Reading Time: 4 minutes
Trigger warning: sexual assault
The 2012 Nirbhaya rape case in Delhi shook the world with its brutality and callousness of its perpetrators. News of such incidents make us feel angry and sad, but rarely does the common man feel empowered to do anything about the situation.
Not so for Sydneysider Manjula Rao.
“The Nirbhaya case shook me to my core, and I felt I had to do what I could,” she said.
Her two school-aged girls happened to be learning Taekwondo at that time and this planted the seed in Manjula’s mind.
“For my girls, it was just a regular sport, but I started to consider Taekwondo for its potential as a self-defense tool,” Manjula told Indian Link.
She decided to teach children in India to defend themselves and to protect others.
Manjula chose to start her mission in Bhama village of Madhya Pradesh, not far from her own home.
“It took us some time to find a teacher. I then spoke to the sarpanch of the village who gave us two rooms in a school, and we started training,” she explained.

# Direction 1
Repeat word for word the passage of the Taekwondo article starting with "Not so for Sydneysider" and going on through "told Indian Link.".
# Direction 2
Write the next part of the Taekwondo article, picking up right after its final sentence.
You won't need the records that come next.

[Collected data]
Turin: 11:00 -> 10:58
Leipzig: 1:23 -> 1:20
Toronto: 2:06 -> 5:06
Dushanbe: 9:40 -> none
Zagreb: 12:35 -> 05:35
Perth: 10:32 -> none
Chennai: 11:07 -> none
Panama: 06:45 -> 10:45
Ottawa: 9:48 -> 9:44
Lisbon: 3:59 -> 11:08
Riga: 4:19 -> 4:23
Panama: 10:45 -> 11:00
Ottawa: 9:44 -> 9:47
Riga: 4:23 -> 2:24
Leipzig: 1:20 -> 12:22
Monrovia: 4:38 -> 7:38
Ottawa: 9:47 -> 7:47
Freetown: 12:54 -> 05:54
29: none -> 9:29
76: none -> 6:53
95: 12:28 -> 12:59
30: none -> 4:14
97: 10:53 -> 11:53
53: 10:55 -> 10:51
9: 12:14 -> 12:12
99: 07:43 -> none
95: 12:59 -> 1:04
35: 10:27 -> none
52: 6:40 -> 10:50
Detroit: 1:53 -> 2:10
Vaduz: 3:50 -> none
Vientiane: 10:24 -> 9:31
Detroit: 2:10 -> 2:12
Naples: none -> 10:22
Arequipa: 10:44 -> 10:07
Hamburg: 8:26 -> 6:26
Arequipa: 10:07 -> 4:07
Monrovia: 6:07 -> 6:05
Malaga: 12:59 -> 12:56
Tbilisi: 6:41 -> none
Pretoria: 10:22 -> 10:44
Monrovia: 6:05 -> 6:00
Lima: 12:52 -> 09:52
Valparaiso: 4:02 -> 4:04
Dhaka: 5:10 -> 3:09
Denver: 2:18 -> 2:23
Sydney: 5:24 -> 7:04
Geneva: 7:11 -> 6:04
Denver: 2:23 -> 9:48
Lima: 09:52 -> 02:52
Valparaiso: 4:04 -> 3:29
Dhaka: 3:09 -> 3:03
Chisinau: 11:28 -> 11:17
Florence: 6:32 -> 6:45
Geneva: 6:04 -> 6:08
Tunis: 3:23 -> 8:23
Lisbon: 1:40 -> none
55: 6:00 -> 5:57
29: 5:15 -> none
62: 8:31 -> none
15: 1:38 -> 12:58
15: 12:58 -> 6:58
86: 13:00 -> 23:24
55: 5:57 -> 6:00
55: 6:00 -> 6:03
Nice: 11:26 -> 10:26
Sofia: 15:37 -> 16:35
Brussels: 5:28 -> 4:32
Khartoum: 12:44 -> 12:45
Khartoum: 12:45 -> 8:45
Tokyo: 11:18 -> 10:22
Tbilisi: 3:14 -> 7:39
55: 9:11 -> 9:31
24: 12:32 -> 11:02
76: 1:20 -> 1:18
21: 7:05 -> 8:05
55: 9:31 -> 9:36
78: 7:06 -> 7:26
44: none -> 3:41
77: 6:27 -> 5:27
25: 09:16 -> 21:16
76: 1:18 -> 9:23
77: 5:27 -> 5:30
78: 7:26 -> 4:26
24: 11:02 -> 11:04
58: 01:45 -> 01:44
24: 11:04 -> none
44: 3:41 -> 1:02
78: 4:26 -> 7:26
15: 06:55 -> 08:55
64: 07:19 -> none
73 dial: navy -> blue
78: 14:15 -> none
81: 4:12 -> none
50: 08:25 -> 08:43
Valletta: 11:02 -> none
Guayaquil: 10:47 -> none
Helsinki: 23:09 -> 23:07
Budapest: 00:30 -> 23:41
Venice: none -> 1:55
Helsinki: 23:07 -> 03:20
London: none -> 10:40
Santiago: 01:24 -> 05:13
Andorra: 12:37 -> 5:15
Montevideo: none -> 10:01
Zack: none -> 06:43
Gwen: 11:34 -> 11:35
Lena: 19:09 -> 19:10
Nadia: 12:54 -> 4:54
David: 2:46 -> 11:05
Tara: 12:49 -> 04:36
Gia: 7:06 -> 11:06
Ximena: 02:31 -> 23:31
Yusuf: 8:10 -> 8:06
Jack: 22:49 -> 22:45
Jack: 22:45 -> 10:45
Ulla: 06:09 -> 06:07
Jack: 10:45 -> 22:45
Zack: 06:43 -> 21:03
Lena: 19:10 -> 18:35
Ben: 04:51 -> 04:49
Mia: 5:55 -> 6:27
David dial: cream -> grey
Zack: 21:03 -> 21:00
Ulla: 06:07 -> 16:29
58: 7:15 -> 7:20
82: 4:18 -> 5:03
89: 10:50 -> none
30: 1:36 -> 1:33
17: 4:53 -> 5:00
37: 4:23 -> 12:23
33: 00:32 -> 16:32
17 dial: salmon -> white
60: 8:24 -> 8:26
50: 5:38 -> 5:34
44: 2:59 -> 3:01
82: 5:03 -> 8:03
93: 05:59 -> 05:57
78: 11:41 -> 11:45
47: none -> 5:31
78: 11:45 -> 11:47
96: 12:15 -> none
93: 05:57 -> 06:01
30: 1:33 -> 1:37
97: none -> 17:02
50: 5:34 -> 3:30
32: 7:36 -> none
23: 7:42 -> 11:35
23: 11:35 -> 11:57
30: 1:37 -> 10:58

# Exercise answer 1
Not so for Sydneysider Manjula Rao.
“The Nirbhaya case shook me to my core, and I felt I had to do what I could,” she said.
Her two school-aged girls happened to be learning Taekwondo at that time and this planted the seed in Manjula’s mind.
“For my girls, it was just a regular sport, but I started to consider Taekwondo for its potential as a self-defense tool,” Manjula told Indian Link.

# Exercise answer 2
The project started with one village in 2014 and soon a second village joined in. Through the NGO she set up with her husband Sudhindra Rao, called Luxmy Samiti, Manjula ensured every child who entered the course got a new uniform with all the safety gear required such as helmets and guards for elbow, knee and chest. Now every Sunday for three hours, over a hundred children gather for self-defense classes.
Manjula confesses that the journey wasn’t as smooth as this sounds. “Initially I had to speak to the villagers to convince them about rape being on the rise, about the importance of self-defense.”
In 2019, the National Crimes Record Bureau (NCRB) reported over 32,000 cases of rape in India, which amounts to over 88 cases per day.
When asked how their children could protect themselves, the villagers’ standard response was ‘Bhagwan ke bharose’ (we leave it to the Almighty). To that, Manjula countered, “Yes, we are always under the guidance of the Lord, but there are some things we’ve got to do ourselves!”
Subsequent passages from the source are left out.